Last cycle I was scheduled for 5x340 but threw on 345 and did it easily. This cycle I was actually scheduled for 5x345 and it was hellish. Barely made it and form felt sloppy.
Going to take a nap now.
Last edited by Culican; 12-07-2015 at 05:40 PM. Reason: fixed date on training.
You do a shit-ton of work in four days--no wonder you feel beat up. Finding that extra off day in the middle would help, as would maybe backing off on some of the supplemental work. With weighted chins and dips, are incline press and curls really necessary? Or vice-versa?
Impressive, if you can keep it up.
I am almost thinking that I should switch my work schedule (I work 4x10 with Monday off). I could take Wednesday off instead of Monday and do my deadlifts and light squats then. (There is only one gym location I know of that still has the round plates and as luck would have it, it is too far from my house for a workday.
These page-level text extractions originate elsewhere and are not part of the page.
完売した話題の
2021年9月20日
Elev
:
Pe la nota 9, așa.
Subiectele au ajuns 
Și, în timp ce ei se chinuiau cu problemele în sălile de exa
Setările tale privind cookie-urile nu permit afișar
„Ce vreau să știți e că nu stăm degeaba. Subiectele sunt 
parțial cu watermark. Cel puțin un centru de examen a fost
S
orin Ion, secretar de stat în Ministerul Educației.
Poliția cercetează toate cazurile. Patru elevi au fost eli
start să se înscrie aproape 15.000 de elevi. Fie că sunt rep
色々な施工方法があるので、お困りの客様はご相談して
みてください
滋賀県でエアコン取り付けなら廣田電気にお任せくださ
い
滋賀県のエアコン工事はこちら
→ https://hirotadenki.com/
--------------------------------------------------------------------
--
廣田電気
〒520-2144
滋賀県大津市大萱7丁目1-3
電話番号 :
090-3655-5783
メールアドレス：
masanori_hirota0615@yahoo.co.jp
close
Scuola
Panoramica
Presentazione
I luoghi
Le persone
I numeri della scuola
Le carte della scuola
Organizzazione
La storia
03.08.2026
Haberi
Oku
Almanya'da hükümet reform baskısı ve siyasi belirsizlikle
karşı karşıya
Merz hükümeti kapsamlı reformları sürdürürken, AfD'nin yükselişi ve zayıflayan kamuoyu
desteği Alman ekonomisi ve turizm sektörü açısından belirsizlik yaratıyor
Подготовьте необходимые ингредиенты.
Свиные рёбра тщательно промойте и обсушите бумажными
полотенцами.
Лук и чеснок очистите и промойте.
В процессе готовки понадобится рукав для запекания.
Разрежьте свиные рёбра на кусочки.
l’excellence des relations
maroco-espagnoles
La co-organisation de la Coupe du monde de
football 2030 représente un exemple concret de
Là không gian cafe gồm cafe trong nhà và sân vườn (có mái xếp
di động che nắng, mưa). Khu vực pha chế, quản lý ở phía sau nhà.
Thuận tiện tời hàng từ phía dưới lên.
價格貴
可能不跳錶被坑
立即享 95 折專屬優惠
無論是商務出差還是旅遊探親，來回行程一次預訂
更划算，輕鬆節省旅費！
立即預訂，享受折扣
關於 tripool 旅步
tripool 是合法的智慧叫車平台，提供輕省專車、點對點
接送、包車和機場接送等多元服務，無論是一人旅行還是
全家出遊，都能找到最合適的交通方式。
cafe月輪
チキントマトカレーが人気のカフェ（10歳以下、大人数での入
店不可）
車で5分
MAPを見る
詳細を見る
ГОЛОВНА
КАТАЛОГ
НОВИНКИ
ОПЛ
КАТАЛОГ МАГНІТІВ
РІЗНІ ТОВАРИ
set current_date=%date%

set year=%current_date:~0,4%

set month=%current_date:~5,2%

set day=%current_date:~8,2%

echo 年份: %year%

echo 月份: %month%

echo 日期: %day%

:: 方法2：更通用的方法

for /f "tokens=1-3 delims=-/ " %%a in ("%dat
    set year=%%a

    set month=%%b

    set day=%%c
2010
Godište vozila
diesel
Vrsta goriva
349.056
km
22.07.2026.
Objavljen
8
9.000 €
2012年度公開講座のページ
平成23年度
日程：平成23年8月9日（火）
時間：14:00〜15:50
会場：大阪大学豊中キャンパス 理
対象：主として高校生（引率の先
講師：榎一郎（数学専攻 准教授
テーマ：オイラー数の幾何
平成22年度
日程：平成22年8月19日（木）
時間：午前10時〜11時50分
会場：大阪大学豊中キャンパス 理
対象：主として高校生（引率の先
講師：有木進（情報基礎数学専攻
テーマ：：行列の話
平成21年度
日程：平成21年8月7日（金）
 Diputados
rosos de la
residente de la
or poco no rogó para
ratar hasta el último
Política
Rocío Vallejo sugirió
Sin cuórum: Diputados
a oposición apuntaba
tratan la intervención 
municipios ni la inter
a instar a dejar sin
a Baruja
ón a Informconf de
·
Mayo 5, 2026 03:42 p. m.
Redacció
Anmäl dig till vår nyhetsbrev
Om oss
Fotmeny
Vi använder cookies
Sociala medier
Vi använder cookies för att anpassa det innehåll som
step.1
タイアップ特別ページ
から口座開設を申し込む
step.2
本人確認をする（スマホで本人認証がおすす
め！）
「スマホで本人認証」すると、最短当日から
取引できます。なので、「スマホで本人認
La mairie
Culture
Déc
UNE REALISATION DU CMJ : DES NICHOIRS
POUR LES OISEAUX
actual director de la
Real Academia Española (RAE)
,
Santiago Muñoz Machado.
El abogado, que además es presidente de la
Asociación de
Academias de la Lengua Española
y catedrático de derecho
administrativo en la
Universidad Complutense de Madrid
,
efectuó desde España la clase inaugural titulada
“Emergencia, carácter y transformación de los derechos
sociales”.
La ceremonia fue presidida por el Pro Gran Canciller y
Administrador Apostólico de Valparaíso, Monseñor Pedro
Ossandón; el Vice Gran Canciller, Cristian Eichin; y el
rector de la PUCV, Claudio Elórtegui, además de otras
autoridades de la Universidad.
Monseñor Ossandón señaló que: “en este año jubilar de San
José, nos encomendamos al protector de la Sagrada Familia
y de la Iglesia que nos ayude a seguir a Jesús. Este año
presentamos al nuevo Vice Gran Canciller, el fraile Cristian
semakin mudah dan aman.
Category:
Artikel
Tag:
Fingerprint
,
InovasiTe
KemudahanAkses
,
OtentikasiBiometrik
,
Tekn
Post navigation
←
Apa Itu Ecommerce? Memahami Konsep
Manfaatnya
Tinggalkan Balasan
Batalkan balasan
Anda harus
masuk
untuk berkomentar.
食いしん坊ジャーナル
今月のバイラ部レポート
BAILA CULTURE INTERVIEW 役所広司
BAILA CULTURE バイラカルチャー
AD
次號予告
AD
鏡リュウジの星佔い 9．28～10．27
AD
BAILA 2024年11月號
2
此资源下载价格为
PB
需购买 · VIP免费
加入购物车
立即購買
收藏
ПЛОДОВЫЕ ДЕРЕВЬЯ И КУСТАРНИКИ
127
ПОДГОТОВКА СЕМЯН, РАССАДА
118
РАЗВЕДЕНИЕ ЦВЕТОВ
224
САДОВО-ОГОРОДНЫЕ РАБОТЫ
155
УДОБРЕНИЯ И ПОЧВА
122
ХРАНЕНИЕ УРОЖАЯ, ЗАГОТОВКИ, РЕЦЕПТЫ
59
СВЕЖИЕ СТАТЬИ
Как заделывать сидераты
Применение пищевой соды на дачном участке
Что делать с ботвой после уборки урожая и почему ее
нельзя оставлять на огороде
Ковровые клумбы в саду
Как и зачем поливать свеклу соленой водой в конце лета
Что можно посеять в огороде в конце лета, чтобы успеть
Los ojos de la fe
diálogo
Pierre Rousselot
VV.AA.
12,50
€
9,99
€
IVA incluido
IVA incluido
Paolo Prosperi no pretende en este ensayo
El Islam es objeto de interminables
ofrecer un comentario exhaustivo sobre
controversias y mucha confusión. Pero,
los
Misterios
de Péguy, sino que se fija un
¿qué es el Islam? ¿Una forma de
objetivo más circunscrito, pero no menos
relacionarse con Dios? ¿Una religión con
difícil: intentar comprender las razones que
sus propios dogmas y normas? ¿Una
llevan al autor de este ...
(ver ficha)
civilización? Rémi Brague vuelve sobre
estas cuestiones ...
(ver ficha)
All the close locations have those stupid 12-sided plates. Fine for other days but not deadlift day.)
I realize that too many assistance (or even junk exercises) can cause problems. They are easy to put in and hard for me to take out. Having said that, I think the four consecutive day thing is the real killer.
BTW, when I woke up from my nap I still felt off and took my temperature. It was 99.5 (I am usually rock solid at 98.6 in the afternoon if I am not sick) so I may be getting a touch of something. Or maybe it was just the blankets overheated me..
Last edited by Culican; 12-07-2015 at 06:01 PM.
I hate those dodecahedron plates. It's why I left 24hr Lameness a few years ago.
Friday 12/11/15 BW=181, Waist=31.75in, Kcal/day (7 day average)=2779
Bench Press (555): 5x135, 5x155, 3x175*, 3x175*, 5x155, 5x155. *Was supposed to make 5. No improvement since last cycle when I also missed it. I decided to widen my grip on my backoff sets and it felt better. I have been using a narrower than normal grip since Sept because I tweaked my shoulder but that is almost better now. The wider grip does feel a bit stronger for me so I will see if it helps going forward.
Chins: 10xBW, 10xBW, 12xBW
Seated dumbell press: 5x52.5, 5x52.5, 5x52.5 Have been using 50lb on these for a while now and just trying to increase reps. 50s were in use tonight so I grabbed the 52.5s. Now that I have graduated to them, I won't go back down to 50.
Dumbell curls: 6x40, 6x40
Saturday 12/12/15 BW=181, Waist=31.75, Kcal/day (7 day average)=2781
Squats (555): 5x225, 5x260, 3x295*, 3x295*, 5x285, 5x265
*Of course these logs are all fun and games until I start missing my lifts. Then I have to put it out here for all to see. Repeated 295 to see if I could get 5 but couldn't. In penance I raised my two backoff sets up from 260.